* **GOAL OF THE EXERCISE**
Please report how many lines in the records below contain "ratio". Reply with the number alone.

* **PROVIDED DATA**
--- START ---

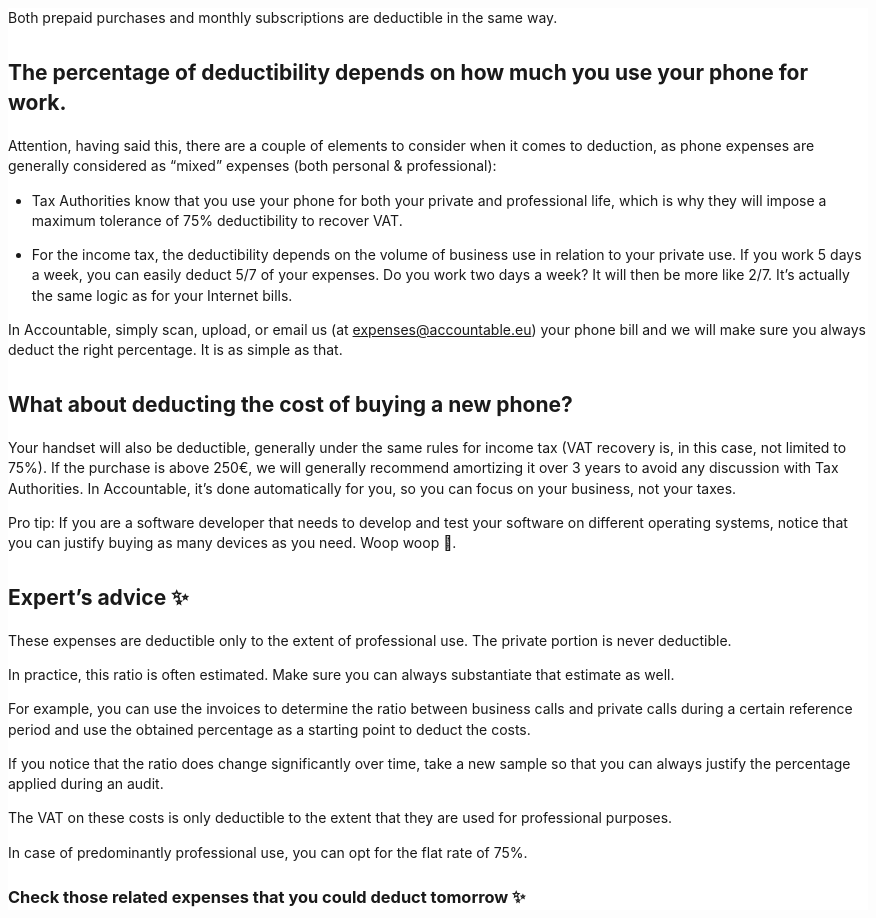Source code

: Both prepaid purchases and monthly subscriptions are deductible in the same way.

## The percentage of deductibility depends on how much you use your phone for work.

Attention, having said this, there are a couple of elements to consider when it comes to deduction, as phone expenses are generally considered as “mixed” expenses (both personal &amp; professional):

- Tax Authorities know that you use your phone for both your private and professional life, which is why they will impose a maximum tolerance of 75% deductibility to recover VAT.

- For the income tax, the deductibility depends on the volume of business use in relation to your private use. If you work 5 days a week, you can easily deduct 5/7 of your expenses. Do you work two days a week? It will then be more like 2/7. It’s actually the same logic as for your Internet bills.

In Accountable, simply scan, upload, or email us (at expenses@accountable.eu) your phone bill and we will make sure you always deduct the right percentage. It is as simple as that.

## What about deducting the cost of buying a new phone?

Your handset will also be deductible, generally under the same rules for income tax (VAT recovery is, in this case, not limited to 75%).  If the purchase is above 250€, we will generally recommend amortizing it over 3 years to avoid any discussion with Tax Authorities. In Accountable, it’s done automatically for you, so you can focus on your business, not your taxes.

Pro tip: If you are a software developer that needs to develop and test your software on different operating systems, notice that you can justify buying as many devices as you need. Woop woop 🥳.



## Expert’s advice ✨

These expenses are deductible only to the extent of professional use. The private portion is never deductible. 



In practice, this ratio is often estimated. Make sure you can always substantiate that estimate as well. 



For example, you can use the invoices to determine the ratio between business calls and private calls during a certain reference period and use the obtained percentage as a starting point to deduct the costs. 



If you notice that the ratio does change significantly over time, take a new sample so that you can always justify the percentage applied during an audit.



The VAT on these costs is only deductible to the extent that they are used for professional purposes. 

In case of predominantly professional use, you can opt for the flat rate of 75%.

### Check those related expenses that you could deduct tomorrow ✨
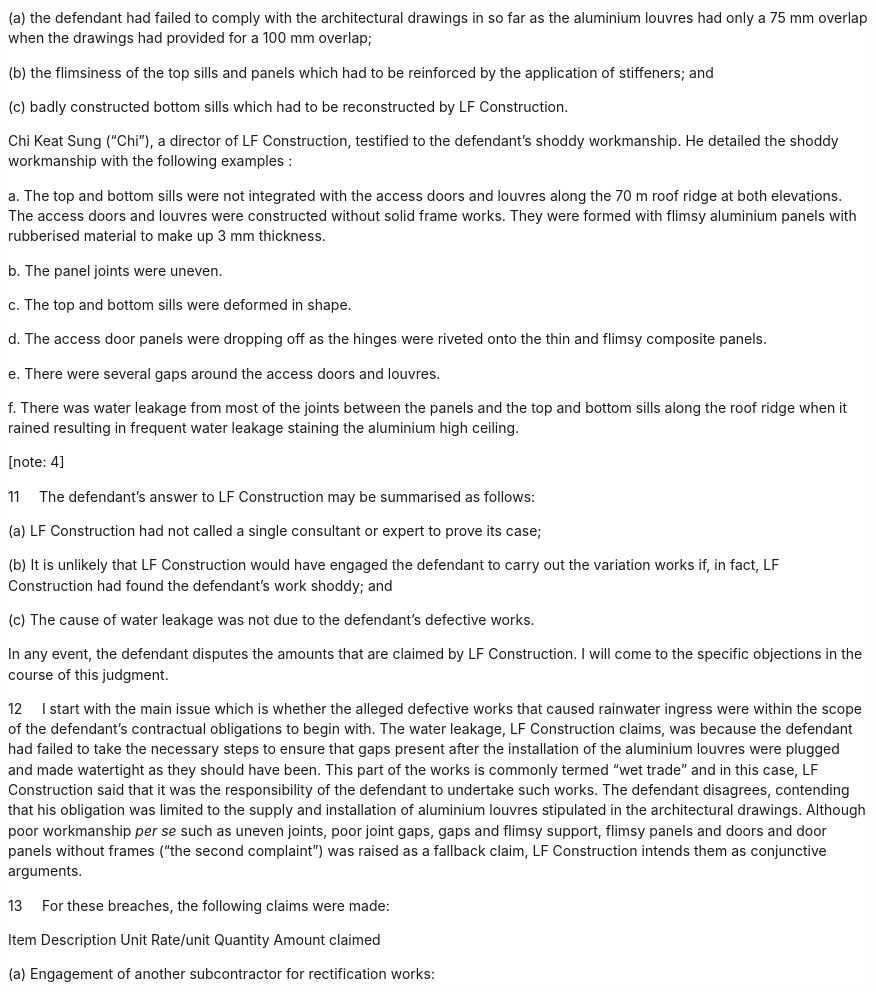  (a) the defendant had failed to comply with the architectural drawings in so far as the aluminium louvres had only a 75 mm overlap when the drawings had provided for a 100 mm overlap; 

 (b) the flimsiness of the top sills and panels which had to be reinforced by the application of stiffeners; and 

 (c) badly constructed bottom sills which had to be reconstructed by LF Construction. 

Chi Keat Sung (“Chi”), a director of LF Construction, testified to the defendant’s shoddy workmanship. He detailed the shoddy workmanship with the following examples : 

 a. The top and bottom sills were not integrated with the access doors and louvres along the 70 m roof ridge at both elevations. The access doors and louvres were constructed without solid frame works. They were formed with flimsy aluminium panels with rubberised material to make up 3 mm thickness. 

 b. The panel joints were uneven. 

 c. The top and bottom sills were deformed in shape. 

 d. The access door panels were dropping off as the hinges were riveted onto the thin and flimsy composite panels. 

 e. There were several gaps around the access doors and louvres. 

 f. There was water leakage from most of the joints between the panels and the top and bottom sills along the roof ridge when it rained resulting in frequent water leakage staining the aluminium high ceiling. 

 [note: 4] 


11     The defendant’s answer to LF Construction may be summarised as follows: 

 (a) LF Construction had not called a single consultant or expert to prove its case; 

 (b) It is unlikely that LF Construction would have engaged the defendant to carry out the variation works if, in fact, LF Construction had found the defendant’s work shoddy; and 

 (c) The cause of water leakage was not due to the defendant’s defective works. 

In any event, the defendant disputes the amounts that are claimed by LF Construction. I will come to the specific objections in the course of this judgment. 

12     I start with the main issue which is whether the alleged defective works that caused rainwater ingress were within the scope of the defendant’s contractual obligations to begin with. The water leakage, LF Construction claims, was because the defendant had failed to take the necessary steps to ensure that gaps present after the installation of the aluminium louvres were plugged and made watertight as they should have been. This part of the works is commonly termed “wet trade” and in this case, LF Construction said that it was the responsibility of the defendant to undertake such works. The defendant disagrees, contending that his obligation was limited to the supply and installation of aluminium louvres stipulated in the architectural drawings. Although poor workmanship _per se_ such as uneven joints, poor joint gaps, gaps and flimsy support, flimsy panels and doors and door panels without frames (“the second complaint”) was raised as a fallback claim, LF Construction intends them as conjunctive arguments. 

13     For these breaches, the following claims were made: 

 Item Description Unit Rate/unit Quantity Amount claimed 

 (a) Engagement of another subcontractor for rectification works:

--- END ---

* **PROBLEM SOLUTION**
3